ФРАГМЕНТ ТЕКСТА:

____________

В погребальных ритуалах и поверьях, а также в фольклорных текстах актуализируется идея о местонахождении «того света» за водной преградой, которую должна преодолеть душа покойного или сам покойный. В сербской песне св.Илья обращается к св. Николаю [как уже говорилось ранее, на образ первого в эпоху двоеверия в значительной мере повлияли представления о Перуне, а на образ второго — о Велесе, – прим. В] отдыхающему под лавровым деревом посреди рая:
«Ти устани, Никола! / Да идемо у гору, / Да правимо корабе, / Да возимо душице / С овог света на онаj. / Ал' устаде Никола, / Отшетавше у гору, / Направише корабе, / Превезоше душице / С овог света на онаj»
Калинов мост, В.Илюхов.
В украинской песне девушка просит ангела доплыть до покойного батеньки по морю и принести от него весточку. Болгары верили, что путь на «тот свет» лежит через большую и глубокую реку, перейти которую могут только праведники, тогда как самоубийцы, ведьмы и другие грешники должны долго скитаться и мучиться, искупая свои грехи, прежде чем им будет позволено переправится через реку (тырнов). Перейдя такую реку, умерший забывал все, что с ним происходило на этом свете, поэтому ее называли забы́ть река́ (рус. череповец).
«По свидетельствам из Владимирской губернии, три дня после смерти грудной младенец тоскует по матери, а потом ангелы дают ему испить воды из забытой реки, чтобы он забыл прошлую жизнь»
[Виноградова 2009–1. С. 417]
В Полесье усопшего сверху накрывают полотном, поланая, что по нему покойник (или его душа) будет переправляться через воду на «том свете», переплыть через реку (гомел,ровен). У сербов и черногорцев мать, у которой умирал маленький ребенок, заставляли переходить через какой–либо водный источник, чтобы дитя легче отошло в мир иной.
Широко распространены поверья о невозможности преодоления водной преграды в обратном направлении душами умерших и мифологическими персонажами. При выносе покойного из дома льют воду на пол (рус.), на ступеньки (серб.), чтобы затруднить или «закрыть» покойному обратный путь домой. У сербов кладбища было принято устраивать за рекой или ручьем, так как считалось, что души умерших и демоны не иду преко воде [не переходят через воду]. При возвращении с похорон стремились перейти через проточную воду, чтобы душа покойного не пошла за участниками процессии к дому (лужиц.). В Костромской области при похоронах еловый лапник в качестве оберега живых от покойного разбрасывали только до реки, так как считали, что через реку покойник уже не переправится.
По поверьям из Покутья, вампиры могут перейти через реку, если произнесут известное им заклинание: тут же для них появляется переправа. В зап. Украине верили, что домовой никогда не переходит через реку (окр. Стрыя). В истрийской Хорватии для распознавания колдуна, душа которого, по поверьям, покидает тело во время сна, вокруг спящего человека поливали воду и наблюдали, как душа в облике мыши бегает вокруг тела и не может в него вернуться, пока для нее через воду не постелят солому.

____________

Записи из источника данных:

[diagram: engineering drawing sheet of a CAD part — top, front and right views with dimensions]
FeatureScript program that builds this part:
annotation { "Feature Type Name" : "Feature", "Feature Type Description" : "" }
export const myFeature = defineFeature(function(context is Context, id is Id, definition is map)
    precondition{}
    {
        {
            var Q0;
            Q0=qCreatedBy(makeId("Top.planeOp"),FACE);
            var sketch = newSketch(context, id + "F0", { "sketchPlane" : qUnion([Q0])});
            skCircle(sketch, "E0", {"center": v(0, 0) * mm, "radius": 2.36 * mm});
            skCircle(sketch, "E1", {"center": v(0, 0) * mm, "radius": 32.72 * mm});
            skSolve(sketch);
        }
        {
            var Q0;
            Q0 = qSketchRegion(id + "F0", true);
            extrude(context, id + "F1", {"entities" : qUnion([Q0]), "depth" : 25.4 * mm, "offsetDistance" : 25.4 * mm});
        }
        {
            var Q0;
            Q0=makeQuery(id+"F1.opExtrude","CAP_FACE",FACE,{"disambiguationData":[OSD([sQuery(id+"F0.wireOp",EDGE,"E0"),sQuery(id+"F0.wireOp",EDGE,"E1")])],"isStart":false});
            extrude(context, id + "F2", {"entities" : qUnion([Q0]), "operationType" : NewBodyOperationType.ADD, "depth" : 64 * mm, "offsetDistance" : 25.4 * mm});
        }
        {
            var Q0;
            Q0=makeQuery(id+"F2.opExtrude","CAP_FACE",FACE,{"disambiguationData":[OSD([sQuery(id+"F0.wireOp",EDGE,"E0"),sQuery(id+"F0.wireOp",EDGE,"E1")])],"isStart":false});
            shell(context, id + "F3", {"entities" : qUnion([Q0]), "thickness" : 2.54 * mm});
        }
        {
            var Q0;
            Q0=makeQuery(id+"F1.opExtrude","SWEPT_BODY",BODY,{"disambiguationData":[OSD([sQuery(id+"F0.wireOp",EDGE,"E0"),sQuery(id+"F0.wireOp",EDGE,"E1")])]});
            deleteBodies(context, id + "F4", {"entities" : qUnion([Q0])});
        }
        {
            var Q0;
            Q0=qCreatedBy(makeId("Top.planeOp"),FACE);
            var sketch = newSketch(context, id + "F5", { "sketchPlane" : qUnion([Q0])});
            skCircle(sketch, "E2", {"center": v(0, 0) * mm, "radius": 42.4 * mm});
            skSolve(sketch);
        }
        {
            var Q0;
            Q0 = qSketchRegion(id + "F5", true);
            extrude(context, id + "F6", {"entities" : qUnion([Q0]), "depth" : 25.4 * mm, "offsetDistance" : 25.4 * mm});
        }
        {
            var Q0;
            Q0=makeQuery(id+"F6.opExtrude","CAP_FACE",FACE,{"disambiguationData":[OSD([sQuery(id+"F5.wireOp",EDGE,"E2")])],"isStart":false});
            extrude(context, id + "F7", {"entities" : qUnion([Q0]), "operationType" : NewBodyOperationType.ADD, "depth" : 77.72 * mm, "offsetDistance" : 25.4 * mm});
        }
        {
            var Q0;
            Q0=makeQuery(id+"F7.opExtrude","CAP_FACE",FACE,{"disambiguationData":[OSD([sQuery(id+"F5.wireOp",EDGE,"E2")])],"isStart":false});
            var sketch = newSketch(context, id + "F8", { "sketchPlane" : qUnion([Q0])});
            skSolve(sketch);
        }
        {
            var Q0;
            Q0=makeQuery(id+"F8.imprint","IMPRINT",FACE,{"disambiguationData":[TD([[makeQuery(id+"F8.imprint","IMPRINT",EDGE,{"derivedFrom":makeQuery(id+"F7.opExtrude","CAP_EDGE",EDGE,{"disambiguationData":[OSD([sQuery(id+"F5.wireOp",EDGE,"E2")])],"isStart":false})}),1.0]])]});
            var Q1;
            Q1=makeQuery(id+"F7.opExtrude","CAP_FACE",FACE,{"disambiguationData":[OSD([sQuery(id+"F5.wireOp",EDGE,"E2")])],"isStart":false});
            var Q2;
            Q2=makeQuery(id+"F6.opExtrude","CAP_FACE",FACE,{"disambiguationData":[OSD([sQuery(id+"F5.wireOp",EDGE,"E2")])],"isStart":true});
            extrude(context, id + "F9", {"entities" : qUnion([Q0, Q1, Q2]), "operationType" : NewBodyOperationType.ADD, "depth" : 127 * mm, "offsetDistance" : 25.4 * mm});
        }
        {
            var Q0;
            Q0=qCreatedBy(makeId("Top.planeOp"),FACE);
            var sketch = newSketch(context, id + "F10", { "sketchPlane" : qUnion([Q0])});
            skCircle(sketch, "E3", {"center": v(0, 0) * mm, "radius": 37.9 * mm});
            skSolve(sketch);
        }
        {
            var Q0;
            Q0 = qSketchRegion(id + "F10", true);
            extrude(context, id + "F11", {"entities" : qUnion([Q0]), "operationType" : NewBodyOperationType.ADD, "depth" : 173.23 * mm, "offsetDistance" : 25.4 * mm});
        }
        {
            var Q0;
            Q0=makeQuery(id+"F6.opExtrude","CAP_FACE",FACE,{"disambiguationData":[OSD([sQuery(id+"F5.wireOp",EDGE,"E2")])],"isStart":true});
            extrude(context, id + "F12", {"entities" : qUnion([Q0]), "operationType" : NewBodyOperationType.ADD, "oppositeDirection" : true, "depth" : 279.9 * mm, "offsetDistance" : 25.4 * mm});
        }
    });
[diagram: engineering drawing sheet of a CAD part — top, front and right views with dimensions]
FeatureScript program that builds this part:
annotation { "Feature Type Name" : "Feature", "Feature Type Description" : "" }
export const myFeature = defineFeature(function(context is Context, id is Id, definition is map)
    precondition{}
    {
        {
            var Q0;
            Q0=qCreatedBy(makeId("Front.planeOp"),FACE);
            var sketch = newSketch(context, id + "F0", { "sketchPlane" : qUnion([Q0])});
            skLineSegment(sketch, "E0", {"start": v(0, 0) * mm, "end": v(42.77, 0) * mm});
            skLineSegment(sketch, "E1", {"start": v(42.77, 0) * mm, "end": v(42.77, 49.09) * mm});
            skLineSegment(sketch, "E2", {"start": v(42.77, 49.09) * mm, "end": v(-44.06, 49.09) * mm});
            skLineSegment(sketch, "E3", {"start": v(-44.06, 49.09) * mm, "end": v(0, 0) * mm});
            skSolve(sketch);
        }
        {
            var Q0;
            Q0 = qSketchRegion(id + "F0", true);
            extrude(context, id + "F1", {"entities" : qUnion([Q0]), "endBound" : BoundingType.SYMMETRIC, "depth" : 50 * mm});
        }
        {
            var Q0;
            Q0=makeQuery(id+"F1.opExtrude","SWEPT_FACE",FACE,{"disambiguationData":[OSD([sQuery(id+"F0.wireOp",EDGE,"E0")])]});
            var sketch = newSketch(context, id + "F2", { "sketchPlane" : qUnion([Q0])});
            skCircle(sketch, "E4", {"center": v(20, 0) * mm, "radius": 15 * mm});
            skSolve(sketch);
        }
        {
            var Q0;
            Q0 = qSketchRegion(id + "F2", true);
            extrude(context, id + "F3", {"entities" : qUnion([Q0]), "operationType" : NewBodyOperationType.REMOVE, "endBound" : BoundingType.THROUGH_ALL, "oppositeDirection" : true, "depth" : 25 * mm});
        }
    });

____________

ЗАДАНИЯ:
A - Почему, согласно тексту о водной преграде на пути в мир иной, сербы устраивали кладбища за рекой или ручьем?
B - Продолжите текст о воде как границе между миром живых и «тем светом», начав сразу после его последнего предложения.

ПИСЬМЕННЫЕ ОТВЕТЫ:
A - Считалось, что души умерших и демоны не переходят через воду.

B -
В случае появления демонических персонажей, в том числе персонифицированых болезней, часто предполагали, что они перешли какую–либо водную преграду (реку, море), за которой находится их место обитания. По словенским поверьям, в волшебную страну на лодке перемещаются ведьмы. <...> В русских сказках на край света к праведному Солнцу, как и в страшные области ада к царю–змею, герои переправляются через воду, море, океан.
Известен мотив переправы через реку смерти, болезни в образе женщины, сидящей на берегу и просящей о помощи (пол.): тот, кто переносит их через воду, приводит в село смертельную болезнь (пол. краков). В полесских быличках Коровью Смерть (девушку с копытами) или черта перевозит через реку добрый лодочник или рыбак, которого те в благодарность за перевоз избавляют от падежа скота (житомир).
С целью избавления от мифологических персонажей, болезней (а также от вредных насекомых, животных), изгнания их из пространства людей, пострадавшие переходили через водную преграду, или же за ручей, реку переправлялись различные магические предметы.
[Плотникова 2009. С. 11–12].
Завершим главу, посвященную «Нижнему миру», выпиской из несправедливо забытой ныне статьи нашего давнего друга и соратника А.В. Платова под названием «Бой на Калиновом Мосту, или Прогулка тропою мёртвых», где высказывается гипотеза о том, что за известным сказочным сюжетом скрыт архаический инициатический миф, корни которого, возможно, восходят к древнейшей эпохе бытования ещё неразделённой индоевропейской общности:
Вот пришел Иван Быкович да под Калиновый Мост через реку Смородину. Вдруг воды на реке взволновались, орлы на дубах раскричались — выезжает чудо–юдо Змей шестиглавый; под ним конь споткнулся, черный ворон на плече встрепенулся, пес борзой позади ощетинился...
Стал Иван Быкович биться со Змеем и победил его. На другу ночь побил он Змея девятиглавого, а на третью — Змея о двенадцати головах...
Только старуху старую, матушку Змееву, не одолел Иван. Привела она его в подземелье — к старцу, отцу Змеев. Позвал старик двенадцать воев и говорит им: "Возьмите вилы железные, поднимите мне веки черные, ужо погляжу я, кто сыновей моих погубил".
И подняли ему веки черные, веки тяжкие...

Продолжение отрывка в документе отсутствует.